By jeanne starmack
The mayor said he will begin the search for a new finance director as the city learned it is nowhere near able to ask for release from fiscal emergency.
At a meeting Monday of a state commission that oversees the city while it is in fiscal emergency, Mayor Bill VanSuch requested consideration for release from state oversight.
Sharon Hanrahan, commission chairwoman, said there are still too many accounting and bookkeeping deficiencies, documented by the state auditor’s office, that have gone uncorrected.
VanSuch said the city has made progress correcting the deficiencies, and Hanrahan agreed. But, she said, there is still too much work to do. She said the earliest the city would be ready to ask for release is January 2013.
The worst problem, she said, is the fact the city is so far behind in reconciling monthly bank statements with its records.
Finance Director Sherman Miles has been unable to do the reconciliations. Miles has been unable for months to get past reconciling the statements for April 2010.
“We don’t know the cash balance of the city,” Hanrahan said.
VanSuch and Miles gave different versions of why Miles and the finance department have been unable to do the reconciliations, and Hanrahan reminded Miles that he told her and an attorney from the Ohio Attorney General’s office in October that he would have all the 2010 statements reconciled by Monday’s meeting.
“I said with the staff’s help, and that’s not help I’m receiving,” Miles replied. He told The Vindicator later that two staff members refused to help him do the reconciliations, with one “flat out” refusing and the other saying it would interfere with other job duties.
Campbell resident Chris Grachinin, who sits on the commission, asked VanSuch why he didn’t help Miles gain the cooperation he needs from his employees.
“It would seem you’d give him the help he needs if you want out of fiscal emergency,” she said. “Why can’t they sit down and help him?”
But VanSuch painted a different picture of the interpersonal dynamics in the finance department.
“The fact of the matter is our finance director doesn’t get along with anybody, and I can’t force them,” he said, adding that there is no union involved.
“Get a mediator in there with him,” Grachinin said. “You’ve got to get this done.”
VanSuch told The Vindicator after the meeting that “Campbell will be looking for a new finance director.” He said he intends to put an ad in a general circulation newspaper this week. He can only recommend a finance director to the city council, which has the final say over who is hired. But, he said, he believes he will have council’s support.
Miles said he was not surprised to hear VanSuch was seeking to replace him. He said he thought he might be replaced when former council president Juanita Rich lost her bid for re-election in the November election, because the two of them were closely associated politically.
He also said he wonders if the next finance director will be subjected to the same problems he has — “minimal assistance, with no outside help and political warfare,” he said.
The problems with the reconciliations have been ongoing, with Miles saying earlier this year that he did not know how to do them.

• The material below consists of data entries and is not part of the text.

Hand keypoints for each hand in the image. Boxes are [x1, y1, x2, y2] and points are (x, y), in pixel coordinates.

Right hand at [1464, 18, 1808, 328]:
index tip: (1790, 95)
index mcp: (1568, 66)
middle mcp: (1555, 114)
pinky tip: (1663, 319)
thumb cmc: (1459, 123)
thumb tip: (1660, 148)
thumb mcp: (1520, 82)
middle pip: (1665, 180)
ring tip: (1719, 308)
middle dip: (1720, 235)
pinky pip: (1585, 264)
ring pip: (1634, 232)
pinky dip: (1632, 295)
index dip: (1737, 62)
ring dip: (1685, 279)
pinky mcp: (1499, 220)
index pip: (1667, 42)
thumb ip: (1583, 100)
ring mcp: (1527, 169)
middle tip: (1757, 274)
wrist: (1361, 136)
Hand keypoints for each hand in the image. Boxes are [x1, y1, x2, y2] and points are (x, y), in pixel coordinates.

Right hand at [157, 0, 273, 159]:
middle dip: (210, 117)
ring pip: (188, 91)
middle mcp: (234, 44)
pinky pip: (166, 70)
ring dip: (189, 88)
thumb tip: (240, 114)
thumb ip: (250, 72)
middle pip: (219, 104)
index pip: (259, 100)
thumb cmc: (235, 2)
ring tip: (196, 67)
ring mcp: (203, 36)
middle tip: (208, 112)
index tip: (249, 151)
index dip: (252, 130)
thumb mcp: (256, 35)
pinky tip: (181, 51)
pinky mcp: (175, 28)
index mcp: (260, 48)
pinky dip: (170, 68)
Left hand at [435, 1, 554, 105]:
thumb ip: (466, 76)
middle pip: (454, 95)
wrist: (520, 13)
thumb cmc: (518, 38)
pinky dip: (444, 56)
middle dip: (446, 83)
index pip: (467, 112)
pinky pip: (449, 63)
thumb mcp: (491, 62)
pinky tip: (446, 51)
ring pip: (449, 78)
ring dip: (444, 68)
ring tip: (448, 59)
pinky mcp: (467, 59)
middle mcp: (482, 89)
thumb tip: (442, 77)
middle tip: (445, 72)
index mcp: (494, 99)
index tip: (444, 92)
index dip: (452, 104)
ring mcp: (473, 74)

The state auditor’s office did the reconciliations for January and February 2010. Miles said in June that the auditor’s office presented “very thorough paperwork,” but he was not taught how to do the reconciliations.
Timothy Lintner, a state financial supervisor from the auditor’s office, said at Monday’s meeting that “we sat with [Miles] on two separate occasions and went over paperwork in detail.”
With a consultant’s help, which Miles paid for out of his own pocket, he reconciled the March 2010 statements this summer. He said then the consultant helped him learn the process.
He said, though, that he is having difficulty now because he doesn’t have enough help.
Miles said city Administrator Jack Dill authorized help from a private accountant, with up to $1,000 to pay her. He said she is within $700 of reconciling April 2010, down from a $7,000 gap last month.
Hanrahan questioned whether the city wouldn’t be better off asking for help from the state auditor’s office, because those representatives are familiar with public, fund-based accounting. Auditors’ representatives at the meeting calculated that it would cost the city $17,000 for help getting current with the reconciliations.
Hanrahan said that she does not care how the city accomplishes the reconciliations, “but it has to be done.”
Hanrahan told the paper after the meeting that the attorney general can ask the court to force the city to do the reconciliations, but she would rather not do that. “How can you force someone to do something they can’t do?” she said. “But, how can you be a finance director and not know how to do it?”
Hanrahan also told the city it has to amend its financial recovery plan by Feb. 6 to include a schedule of when it will correct the outstanding bookkeeping and accounting deficiencies. She also said the commission will now be meeting monthly instead of quarterly.